Task goal: Your answer should consist of every line in the records that holds "weight".

Start of Block

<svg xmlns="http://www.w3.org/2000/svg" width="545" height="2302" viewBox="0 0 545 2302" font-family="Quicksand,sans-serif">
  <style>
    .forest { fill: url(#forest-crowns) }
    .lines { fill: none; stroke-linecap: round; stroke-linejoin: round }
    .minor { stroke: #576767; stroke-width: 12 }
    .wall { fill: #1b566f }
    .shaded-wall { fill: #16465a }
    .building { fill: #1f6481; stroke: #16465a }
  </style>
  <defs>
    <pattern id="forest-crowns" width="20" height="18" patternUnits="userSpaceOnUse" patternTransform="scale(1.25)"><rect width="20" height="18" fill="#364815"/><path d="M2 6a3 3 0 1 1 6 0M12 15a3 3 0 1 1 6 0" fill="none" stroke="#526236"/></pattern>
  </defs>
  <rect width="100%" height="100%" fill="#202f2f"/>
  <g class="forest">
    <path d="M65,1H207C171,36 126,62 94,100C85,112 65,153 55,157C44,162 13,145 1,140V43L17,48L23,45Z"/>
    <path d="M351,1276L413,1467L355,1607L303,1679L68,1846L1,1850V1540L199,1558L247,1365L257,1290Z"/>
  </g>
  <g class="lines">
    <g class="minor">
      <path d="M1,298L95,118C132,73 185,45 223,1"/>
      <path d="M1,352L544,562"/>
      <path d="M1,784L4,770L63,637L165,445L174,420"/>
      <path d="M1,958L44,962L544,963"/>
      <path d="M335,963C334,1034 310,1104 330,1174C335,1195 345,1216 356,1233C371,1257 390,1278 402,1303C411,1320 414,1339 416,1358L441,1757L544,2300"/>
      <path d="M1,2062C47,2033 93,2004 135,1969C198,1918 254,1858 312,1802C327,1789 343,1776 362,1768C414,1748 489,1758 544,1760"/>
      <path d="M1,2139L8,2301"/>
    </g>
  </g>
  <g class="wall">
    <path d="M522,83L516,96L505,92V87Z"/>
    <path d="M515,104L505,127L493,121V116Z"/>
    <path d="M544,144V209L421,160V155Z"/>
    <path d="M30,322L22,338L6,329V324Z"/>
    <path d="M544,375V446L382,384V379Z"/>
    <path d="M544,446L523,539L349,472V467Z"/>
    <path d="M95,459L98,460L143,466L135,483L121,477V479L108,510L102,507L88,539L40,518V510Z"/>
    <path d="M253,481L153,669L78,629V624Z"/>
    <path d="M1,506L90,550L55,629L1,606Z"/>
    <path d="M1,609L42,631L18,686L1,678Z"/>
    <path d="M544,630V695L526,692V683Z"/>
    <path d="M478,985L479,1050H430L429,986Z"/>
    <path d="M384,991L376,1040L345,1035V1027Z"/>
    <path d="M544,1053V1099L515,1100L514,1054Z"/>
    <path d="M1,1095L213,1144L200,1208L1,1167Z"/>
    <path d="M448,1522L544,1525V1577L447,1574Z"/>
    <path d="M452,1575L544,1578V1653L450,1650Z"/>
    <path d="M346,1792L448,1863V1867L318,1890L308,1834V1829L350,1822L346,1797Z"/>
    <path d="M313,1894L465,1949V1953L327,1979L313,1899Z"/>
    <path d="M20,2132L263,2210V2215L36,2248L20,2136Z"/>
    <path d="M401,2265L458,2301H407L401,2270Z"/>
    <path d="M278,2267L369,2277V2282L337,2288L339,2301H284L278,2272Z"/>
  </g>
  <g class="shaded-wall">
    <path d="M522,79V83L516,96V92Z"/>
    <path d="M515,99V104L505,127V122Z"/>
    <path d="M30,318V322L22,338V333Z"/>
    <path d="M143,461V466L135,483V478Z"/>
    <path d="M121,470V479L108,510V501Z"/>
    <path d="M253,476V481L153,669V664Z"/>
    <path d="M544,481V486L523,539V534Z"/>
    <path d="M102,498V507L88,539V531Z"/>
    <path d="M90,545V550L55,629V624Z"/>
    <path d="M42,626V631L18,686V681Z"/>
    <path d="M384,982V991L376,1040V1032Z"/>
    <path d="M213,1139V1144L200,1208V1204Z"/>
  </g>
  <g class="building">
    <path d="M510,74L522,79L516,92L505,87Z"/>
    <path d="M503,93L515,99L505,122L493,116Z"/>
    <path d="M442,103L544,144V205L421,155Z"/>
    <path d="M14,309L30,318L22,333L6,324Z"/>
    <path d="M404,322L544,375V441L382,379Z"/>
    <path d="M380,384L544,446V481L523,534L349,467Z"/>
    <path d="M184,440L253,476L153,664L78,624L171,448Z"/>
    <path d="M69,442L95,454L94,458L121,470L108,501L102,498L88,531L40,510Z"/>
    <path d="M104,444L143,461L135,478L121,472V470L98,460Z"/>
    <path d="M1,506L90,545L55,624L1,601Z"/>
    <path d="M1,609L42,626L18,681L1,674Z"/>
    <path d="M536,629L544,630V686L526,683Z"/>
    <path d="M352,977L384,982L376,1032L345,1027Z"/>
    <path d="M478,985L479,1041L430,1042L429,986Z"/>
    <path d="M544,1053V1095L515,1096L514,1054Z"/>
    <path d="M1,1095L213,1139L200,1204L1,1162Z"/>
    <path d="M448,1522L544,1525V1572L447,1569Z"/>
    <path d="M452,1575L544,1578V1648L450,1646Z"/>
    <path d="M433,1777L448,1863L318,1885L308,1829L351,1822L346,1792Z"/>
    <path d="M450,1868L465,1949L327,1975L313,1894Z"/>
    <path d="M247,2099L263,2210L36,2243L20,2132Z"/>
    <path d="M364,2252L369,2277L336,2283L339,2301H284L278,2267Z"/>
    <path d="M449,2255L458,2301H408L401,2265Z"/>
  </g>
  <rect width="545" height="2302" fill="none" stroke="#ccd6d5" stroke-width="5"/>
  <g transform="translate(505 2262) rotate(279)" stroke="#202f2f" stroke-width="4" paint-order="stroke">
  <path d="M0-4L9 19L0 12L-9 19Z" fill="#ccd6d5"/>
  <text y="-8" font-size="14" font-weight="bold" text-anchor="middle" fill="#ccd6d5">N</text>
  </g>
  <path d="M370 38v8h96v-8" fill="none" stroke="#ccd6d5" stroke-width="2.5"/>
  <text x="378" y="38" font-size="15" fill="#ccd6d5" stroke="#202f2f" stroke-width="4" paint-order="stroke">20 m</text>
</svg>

End of Block
Start of Block

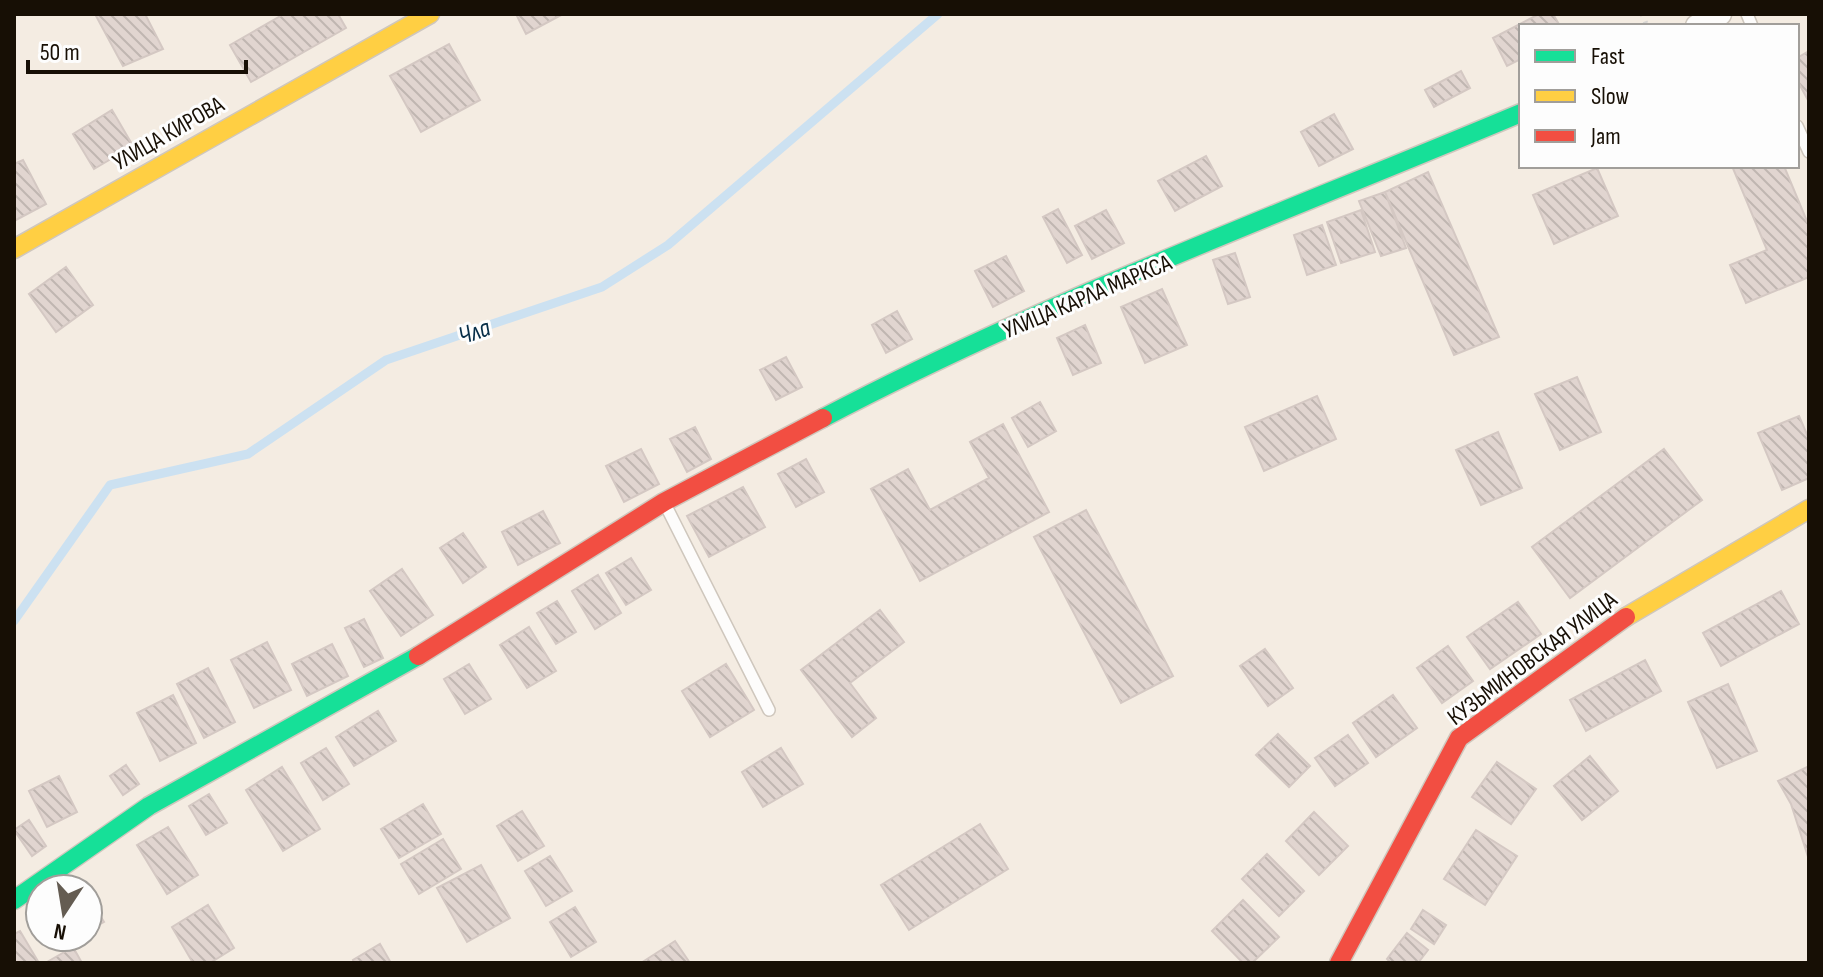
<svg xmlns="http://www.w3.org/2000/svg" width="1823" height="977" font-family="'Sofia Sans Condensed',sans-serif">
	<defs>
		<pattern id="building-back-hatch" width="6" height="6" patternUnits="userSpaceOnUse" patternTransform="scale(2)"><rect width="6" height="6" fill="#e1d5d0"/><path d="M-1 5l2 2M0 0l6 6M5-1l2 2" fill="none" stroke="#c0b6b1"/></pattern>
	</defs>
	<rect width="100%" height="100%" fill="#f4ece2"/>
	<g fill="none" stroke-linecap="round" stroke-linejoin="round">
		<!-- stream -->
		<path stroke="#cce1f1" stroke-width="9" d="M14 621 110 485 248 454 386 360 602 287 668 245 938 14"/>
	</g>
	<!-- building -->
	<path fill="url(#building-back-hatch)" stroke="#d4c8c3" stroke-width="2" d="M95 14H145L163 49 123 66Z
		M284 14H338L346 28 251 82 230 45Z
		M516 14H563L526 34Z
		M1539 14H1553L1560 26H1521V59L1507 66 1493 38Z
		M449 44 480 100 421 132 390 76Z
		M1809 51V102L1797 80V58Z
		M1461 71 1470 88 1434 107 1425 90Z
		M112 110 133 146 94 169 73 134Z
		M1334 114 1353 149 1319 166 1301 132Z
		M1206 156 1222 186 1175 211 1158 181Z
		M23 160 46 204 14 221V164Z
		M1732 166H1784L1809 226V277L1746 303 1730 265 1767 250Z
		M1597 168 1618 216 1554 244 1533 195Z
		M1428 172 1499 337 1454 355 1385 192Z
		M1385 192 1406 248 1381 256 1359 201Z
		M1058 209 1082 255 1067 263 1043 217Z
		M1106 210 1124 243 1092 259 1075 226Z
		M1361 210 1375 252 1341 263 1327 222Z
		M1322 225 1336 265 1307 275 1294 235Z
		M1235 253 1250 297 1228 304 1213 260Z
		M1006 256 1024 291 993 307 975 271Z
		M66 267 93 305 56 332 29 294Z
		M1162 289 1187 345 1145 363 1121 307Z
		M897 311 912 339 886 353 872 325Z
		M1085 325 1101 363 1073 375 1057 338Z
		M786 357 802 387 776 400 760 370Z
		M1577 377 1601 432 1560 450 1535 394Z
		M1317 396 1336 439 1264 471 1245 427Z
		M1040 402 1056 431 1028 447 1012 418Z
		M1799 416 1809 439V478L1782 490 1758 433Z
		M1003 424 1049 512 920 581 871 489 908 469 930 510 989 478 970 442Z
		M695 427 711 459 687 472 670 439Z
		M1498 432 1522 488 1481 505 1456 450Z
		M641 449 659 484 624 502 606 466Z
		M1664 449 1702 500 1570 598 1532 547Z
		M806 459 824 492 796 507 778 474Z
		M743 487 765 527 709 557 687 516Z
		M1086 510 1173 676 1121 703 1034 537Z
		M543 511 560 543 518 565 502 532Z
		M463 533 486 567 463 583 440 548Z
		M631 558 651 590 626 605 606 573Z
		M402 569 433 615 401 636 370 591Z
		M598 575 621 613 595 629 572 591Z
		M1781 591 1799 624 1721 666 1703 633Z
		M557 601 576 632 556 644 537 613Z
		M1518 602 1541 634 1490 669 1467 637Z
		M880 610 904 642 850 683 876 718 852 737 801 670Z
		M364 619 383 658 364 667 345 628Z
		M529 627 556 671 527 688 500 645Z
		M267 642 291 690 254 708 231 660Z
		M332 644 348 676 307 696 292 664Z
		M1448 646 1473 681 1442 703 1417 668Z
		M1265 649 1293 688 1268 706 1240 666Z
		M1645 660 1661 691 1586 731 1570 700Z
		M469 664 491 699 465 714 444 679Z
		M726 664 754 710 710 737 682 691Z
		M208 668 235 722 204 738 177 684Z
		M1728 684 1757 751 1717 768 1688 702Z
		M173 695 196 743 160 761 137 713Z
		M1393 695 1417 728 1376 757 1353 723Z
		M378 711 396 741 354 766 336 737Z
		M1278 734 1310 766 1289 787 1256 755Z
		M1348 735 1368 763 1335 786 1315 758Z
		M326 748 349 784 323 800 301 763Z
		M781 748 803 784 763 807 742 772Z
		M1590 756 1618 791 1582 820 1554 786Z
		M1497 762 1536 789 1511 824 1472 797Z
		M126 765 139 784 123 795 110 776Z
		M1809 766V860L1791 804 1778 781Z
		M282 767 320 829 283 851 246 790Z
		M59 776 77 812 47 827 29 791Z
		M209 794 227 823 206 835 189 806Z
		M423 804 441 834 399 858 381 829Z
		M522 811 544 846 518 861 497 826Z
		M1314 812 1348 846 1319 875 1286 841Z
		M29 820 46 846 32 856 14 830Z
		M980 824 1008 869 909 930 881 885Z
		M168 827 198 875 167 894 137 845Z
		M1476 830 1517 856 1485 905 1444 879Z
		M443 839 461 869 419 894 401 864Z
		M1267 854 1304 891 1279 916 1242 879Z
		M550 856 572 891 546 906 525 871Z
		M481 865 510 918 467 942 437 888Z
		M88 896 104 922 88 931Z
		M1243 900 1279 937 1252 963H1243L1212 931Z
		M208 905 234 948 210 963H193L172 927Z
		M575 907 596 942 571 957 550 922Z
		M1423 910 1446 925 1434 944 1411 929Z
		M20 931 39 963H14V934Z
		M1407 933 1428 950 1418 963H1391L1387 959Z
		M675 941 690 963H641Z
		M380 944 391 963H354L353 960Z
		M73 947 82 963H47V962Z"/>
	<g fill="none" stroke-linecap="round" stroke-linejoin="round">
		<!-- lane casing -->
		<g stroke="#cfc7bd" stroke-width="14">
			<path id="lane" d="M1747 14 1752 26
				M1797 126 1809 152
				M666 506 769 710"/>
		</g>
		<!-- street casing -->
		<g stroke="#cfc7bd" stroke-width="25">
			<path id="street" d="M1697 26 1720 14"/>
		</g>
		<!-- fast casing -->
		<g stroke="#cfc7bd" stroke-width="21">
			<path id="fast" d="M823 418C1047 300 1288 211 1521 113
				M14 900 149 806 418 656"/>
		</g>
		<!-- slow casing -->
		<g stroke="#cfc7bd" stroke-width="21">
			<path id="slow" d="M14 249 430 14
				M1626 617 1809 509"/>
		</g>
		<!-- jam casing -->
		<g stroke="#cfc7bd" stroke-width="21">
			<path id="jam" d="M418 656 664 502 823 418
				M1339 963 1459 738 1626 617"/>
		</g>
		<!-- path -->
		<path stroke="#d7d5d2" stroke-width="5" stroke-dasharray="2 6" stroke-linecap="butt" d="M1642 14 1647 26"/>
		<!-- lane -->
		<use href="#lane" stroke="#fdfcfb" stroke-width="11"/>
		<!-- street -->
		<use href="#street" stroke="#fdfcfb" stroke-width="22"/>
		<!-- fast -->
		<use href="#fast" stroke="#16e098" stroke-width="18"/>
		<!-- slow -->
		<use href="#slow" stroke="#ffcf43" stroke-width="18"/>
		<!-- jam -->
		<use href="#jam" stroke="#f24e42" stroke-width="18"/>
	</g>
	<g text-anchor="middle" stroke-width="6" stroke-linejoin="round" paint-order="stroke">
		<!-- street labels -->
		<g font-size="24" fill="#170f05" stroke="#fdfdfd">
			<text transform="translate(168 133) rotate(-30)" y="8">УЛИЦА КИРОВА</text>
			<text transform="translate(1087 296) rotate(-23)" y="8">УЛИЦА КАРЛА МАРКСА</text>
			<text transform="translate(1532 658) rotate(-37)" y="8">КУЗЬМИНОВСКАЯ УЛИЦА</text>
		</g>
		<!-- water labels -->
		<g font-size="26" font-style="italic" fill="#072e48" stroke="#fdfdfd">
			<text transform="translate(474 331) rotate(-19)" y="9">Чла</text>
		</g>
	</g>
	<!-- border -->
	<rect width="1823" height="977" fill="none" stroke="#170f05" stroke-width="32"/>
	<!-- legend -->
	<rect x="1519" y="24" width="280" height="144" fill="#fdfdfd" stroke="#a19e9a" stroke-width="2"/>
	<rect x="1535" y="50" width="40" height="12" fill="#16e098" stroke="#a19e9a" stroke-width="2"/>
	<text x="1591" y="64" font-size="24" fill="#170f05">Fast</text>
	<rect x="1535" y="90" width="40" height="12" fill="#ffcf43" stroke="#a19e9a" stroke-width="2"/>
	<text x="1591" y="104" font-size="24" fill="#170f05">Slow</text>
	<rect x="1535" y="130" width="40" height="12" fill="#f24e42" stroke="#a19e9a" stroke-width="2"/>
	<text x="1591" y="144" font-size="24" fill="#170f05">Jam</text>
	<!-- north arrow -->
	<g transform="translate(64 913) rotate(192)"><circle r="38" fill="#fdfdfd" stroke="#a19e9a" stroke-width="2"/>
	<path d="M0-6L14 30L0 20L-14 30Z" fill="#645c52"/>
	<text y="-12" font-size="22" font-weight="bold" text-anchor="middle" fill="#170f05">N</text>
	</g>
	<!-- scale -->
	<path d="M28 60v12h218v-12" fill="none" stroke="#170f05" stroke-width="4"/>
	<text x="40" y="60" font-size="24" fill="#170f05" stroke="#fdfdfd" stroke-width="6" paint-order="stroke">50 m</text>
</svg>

End of Block

Result:
  <text y="-8" font-size="14" font-weight="bold" text-anchor="middle" fill="#ccd6d5">N</text>
	<text y="-12" font-size="22" font-weight="bold" text-anchor="middle" fill="#170f05">N</text>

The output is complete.